No such luck. The imbecilic, bad-tempered, and childish little monster continued to invade his thoughts.
“You are not going to persuade me to burn anyone, you idiot!” Everard snarled with exasperation.
“I will punish you for this. You are young and weak and stupid,” said the Voice. “And when I do accomplish my purpose I will send an ancient one to destroy you for your disobedience.”
“Oh, stuff it up your chimney, you vain little nuisance,” said Everard. “If you are so high and mighty and capable of doing this, why are you talking to me at all?
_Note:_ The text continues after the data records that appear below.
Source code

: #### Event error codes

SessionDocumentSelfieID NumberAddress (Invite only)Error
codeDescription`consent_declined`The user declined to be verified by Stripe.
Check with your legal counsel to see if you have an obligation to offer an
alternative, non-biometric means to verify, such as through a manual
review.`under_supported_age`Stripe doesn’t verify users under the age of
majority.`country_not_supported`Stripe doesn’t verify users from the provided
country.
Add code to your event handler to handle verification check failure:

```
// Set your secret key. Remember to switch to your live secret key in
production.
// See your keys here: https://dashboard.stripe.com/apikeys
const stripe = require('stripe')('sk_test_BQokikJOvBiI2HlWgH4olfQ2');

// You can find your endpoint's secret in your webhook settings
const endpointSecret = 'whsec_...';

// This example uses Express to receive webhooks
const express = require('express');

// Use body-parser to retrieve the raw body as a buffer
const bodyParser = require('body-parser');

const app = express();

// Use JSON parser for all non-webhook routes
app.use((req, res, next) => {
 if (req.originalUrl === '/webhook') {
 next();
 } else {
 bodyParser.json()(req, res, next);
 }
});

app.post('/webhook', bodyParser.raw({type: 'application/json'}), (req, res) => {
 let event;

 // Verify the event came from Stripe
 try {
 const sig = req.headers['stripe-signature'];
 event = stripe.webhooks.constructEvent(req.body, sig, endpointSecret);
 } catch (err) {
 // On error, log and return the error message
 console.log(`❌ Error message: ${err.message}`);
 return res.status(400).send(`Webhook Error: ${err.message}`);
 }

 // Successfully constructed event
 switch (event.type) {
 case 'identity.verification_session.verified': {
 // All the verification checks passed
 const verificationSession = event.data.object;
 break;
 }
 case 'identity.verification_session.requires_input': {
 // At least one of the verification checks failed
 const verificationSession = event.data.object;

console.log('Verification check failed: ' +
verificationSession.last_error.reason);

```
And why aren’t you blasting all the blood drinker tramps of Rome on your own?”
Who was this fool, some ancient one buried deep underground or walled up in some ruin somewhere desperately trying to control others and ultimately draw them to his prison? Well, he was doing a very bad job of it with all this incitement to war and idle threats.
“I shall make you suffer,” said the Voice, “and turn off that infernal music!”
Everard laughed. He turned the volume higher, took the iPhone out of the dock, put it in his pocket, connected the earpiece, and went out for a walk.
The Voice fumed but he could hardly hear it.
It was a lovely route he took downhill to the walled city of Siena. And how Everard loved the place, with its tiny winding medieval streets that made him feel safe, made him think of his Paris.
The Paris of today terrified him.
He even loved the bright-faced and gentle tourists who flooded Siena, pretty much enjoying what Everard enjoyed—wandering, gazing into shopwindows, and sitting in the wine bars.
Everard liked the shops and wished more were open after dark. He often sent his mortal servants down to purchase stationery for him, on which to write his occasional poems, which he then framed and hung on his walls. And he purchased scented candles and bright silk neckties.
Like many of the old ones made in the Middle Ages, he favored ornate and big-sleeved shirts, tight-fitting pants that were almost
like leggings, and fancy mostly velvet coats. And these things he ordered online with his big dazzling Mac computer. But the town had fine men’s gloves, and golden cuff links and such. Lots of glittering accoutrements.
He had a lot of money, accumulated over the centuries in many ways. He wasn’t hungry. He’d fed in Florence the night before, and it had been a long slow delicious feast.
And so on this cool and mild evening, under the Tuscan stars, he was happy even though the Voice grumbled in his ear.